Instructions for the task:
Restate the passage on women's empowerment, starting with "Danh Nguyen" and going on through "and economic development.", with "significant connections" in place of "important connections".

Text passage:
-----

With such an ingrained barrier to women empowerment prevalent in societies across the world, I believe a major requirement to addressing gender inequality lies in making women realize their own skills and potential. In order to succeed in empowering women, women need to feel like they have the chance to feel empowered in the first place. If women don’t realize the inequality, then how can positive change occur sustainably in the long-run?

Danh Nguyen

In the paper, Esther Duflo has made important connections between gender equality and development economics while emphasizing the need for governmental policies to promote the bidirectional relationship between women empowerment and economic development.
The paper, along with the readings from “Development as Freedom”, further asserts that providing choices and rights for females is not just a means but an end of development economics in and of itself. These choices and rights include but not limited to the choice to be married to anyone they want, the choice to follow any profession they want, and the, the right to have an identity, the right to have access to healthcare and education, and the right to live. Economics is the field of study that creates models based on rational choices, but the discrimination against women and how women in a lot of countries have endured the oppression for so long to the point of their lives being jeopardized do not seem rational or ethical to me. As the problem of gender inequality is so deeply rooted in some culture, both education and governmental policies should be bolstered so as to tackle this problem from both the top-down and bottom-up approach.

-----

Extracted records:
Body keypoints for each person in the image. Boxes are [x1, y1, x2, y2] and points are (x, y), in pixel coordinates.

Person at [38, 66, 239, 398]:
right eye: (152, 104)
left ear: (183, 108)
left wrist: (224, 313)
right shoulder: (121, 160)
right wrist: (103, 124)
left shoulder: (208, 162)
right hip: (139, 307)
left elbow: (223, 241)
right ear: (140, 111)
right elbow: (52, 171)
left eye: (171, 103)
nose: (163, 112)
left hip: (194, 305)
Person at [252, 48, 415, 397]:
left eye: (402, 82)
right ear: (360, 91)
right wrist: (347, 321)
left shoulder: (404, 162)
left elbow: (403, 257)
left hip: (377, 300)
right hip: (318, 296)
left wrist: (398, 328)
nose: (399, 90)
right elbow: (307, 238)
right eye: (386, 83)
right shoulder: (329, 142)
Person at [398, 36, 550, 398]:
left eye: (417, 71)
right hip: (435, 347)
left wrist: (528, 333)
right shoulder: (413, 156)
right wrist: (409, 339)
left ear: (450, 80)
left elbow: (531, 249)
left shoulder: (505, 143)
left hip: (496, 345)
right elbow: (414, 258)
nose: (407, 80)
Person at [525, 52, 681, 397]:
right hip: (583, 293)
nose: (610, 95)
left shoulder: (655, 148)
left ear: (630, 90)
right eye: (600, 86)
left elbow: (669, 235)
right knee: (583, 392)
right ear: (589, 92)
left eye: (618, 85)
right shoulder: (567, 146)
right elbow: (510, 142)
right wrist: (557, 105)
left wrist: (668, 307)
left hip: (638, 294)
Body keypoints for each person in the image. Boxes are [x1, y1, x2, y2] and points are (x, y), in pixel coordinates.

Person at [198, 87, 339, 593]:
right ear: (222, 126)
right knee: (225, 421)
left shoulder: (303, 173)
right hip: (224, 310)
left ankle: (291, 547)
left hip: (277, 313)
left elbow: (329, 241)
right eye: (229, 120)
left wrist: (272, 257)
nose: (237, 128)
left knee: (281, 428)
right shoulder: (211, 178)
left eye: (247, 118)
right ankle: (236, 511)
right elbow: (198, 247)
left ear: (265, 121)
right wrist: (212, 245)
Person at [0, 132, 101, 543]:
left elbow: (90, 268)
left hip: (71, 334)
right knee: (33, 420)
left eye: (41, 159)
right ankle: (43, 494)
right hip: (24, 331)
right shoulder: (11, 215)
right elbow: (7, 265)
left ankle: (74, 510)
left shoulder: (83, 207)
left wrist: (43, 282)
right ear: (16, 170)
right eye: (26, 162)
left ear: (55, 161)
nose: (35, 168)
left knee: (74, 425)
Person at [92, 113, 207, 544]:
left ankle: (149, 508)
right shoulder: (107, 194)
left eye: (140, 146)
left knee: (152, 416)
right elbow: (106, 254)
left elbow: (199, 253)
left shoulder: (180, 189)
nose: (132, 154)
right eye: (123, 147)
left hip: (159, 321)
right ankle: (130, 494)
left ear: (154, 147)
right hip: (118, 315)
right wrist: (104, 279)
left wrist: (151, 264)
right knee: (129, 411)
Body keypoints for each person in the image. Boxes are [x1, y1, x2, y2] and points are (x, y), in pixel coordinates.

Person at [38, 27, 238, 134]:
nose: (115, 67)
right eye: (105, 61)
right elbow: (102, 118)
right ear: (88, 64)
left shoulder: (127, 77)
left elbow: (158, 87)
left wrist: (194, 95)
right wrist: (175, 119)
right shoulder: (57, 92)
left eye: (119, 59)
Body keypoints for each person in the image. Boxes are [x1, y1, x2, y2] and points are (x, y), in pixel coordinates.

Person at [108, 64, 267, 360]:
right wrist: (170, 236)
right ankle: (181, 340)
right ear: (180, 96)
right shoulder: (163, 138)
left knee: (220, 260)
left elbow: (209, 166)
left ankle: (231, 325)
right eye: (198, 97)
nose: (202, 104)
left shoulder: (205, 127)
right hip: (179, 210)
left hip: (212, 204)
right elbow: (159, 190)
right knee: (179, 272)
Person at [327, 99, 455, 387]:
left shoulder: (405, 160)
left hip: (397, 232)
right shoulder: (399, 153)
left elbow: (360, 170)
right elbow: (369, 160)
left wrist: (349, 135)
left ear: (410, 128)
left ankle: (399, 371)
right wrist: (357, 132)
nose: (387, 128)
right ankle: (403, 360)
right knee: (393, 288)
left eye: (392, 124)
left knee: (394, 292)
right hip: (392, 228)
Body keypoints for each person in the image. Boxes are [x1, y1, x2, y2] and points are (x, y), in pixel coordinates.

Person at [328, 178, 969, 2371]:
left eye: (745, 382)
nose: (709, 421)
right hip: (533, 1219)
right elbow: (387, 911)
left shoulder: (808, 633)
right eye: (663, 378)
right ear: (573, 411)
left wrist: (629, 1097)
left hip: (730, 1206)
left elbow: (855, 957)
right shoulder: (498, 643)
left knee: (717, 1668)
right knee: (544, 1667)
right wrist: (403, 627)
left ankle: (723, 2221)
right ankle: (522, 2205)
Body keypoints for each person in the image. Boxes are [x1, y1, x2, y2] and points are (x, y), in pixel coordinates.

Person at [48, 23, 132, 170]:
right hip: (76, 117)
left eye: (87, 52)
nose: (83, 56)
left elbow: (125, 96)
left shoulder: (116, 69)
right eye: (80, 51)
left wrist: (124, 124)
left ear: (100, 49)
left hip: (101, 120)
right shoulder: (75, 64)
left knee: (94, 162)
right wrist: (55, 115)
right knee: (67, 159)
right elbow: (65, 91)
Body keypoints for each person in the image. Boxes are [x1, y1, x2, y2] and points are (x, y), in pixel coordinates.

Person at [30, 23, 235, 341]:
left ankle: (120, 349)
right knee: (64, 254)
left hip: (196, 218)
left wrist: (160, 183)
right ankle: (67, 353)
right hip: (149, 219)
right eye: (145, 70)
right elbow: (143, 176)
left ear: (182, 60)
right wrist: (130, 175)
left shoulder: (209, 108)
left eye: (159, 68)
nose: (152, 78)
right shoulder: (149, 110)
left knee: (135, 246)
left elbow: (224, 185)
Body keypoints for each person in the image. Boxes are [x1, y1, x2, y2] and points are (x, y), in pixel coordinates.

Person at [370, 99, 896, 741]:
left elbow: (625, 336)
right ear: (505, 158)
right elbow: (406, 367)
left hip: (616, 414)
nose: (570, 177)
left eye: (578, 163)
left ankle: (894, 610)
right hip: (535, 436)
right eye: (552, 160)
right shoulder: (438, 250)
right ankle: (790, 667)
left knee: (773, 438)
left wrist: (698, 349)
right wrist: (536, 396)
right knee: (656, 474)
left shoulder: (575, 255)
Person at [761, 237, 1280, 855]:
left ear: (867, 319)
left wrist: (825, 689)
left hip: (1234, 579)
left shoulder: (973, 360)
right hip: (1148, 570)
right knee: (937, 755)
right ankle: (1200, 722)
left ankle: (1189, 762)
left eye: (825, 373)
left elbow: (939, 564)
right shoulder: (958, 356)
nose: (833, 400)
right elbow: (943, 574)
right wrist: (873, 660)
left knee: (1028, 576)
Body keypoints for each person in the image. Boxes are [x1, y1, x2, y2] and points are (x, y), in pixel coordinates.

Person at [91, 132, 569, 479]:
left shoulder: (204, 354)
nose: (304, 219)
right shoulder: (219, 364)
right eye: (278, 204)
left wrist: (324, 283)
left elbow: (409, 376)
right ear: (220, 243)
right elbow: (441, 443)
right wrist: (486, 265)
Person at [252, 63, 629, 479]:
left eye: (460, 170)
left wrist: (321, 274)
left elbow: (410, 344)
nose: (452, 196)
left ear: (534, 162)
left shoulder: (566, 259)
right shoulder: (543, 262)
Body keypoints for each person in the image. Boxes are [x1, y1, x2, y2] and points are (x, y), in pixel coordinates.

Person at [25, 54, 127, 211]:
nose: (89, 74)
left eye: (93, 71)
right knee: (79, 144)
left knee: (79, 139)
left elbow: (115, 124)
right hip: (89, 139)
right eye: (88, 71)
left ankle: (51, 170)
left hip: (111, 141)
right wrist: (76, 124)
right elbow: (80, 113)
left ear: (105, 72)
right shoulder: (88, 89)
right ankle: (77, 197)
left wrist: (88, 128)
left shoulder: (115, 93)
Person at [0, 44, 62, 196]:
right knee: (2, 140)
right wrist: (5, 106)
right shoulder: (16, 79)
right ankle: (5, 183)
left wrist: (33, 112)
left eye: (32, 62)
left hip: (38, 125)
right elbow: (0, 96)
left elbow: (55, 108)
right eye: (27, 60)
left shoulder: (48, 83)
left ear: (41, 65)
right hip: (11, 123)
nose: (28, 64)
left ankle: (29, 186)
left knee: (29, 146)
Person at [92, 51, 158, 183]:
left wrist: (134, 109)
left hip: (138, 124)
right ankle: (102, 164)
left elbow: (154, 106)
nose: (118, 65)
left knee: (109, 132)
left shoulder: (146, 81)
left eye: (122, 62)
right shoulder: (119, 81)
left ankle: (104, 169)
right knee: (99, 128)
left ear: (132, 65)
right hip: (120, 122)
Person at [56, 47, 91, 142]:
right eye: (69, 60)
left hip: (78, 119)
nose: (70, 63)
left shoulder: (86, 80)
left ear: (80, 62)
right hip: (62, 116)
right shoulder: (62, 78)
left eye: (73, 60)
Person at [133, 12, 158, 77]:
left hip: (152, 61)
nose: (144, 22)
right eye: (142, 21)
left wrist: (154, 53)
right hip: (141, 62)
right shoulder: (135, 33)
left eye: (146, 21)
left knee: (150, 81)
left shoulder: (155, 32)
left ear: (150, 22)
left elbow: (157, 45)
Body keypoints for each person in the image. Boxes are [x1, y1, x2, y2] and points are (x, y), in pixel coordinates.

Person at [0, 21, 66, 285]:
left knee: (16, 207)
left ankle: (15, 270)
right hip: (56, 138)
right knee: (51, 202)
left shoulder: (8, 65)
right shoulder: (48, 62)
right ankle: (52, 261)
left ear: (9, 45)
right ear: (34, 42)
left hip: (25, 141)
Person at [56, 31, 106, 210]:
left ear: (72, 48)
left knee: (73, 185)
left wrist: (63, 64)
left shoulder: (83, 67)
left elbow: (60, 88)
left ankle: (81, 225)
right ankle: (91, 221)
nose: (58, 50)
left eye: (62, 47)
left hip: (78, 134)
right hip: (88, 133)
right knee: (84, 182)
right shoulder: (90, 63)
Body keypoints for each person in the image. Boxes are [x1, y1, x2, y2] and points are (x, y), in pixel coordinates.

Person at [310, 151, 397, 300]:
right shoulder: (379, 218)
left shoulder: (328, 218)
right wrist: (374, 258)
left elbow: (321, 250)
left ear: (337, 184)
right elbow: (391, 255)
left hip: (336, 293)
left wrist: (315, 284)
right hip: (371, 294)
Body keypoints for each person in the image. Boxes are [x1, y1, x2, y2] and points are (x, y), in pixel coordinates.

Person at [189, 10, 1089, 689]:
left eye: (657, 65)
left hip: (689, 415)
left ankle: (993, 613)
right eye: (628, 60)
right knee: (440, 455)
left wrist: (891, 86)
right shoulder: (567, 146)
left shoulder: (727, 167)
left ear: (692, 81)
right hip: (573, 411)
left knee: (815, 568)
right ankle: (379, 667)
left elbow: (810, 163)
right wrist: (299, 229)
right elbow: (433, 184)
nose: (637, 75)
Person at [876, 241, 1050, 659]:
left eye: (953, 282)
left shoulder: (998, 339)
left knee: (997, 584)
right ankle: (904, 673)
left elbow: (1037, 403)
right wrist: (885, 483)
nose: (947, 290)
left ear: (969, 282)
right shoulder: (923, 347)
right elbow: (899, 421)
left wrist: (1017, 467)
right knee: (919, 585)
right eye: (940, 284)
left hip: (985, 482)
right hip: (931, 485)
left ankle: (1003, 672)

-----

Result for this exercise:
Danh Nguyen

In the paper, Esther Duflo has made significant connections between gender equality and development economics while emphasizing the need for governmental policies to promote the bidirectional relationship between women empowerment and economic development.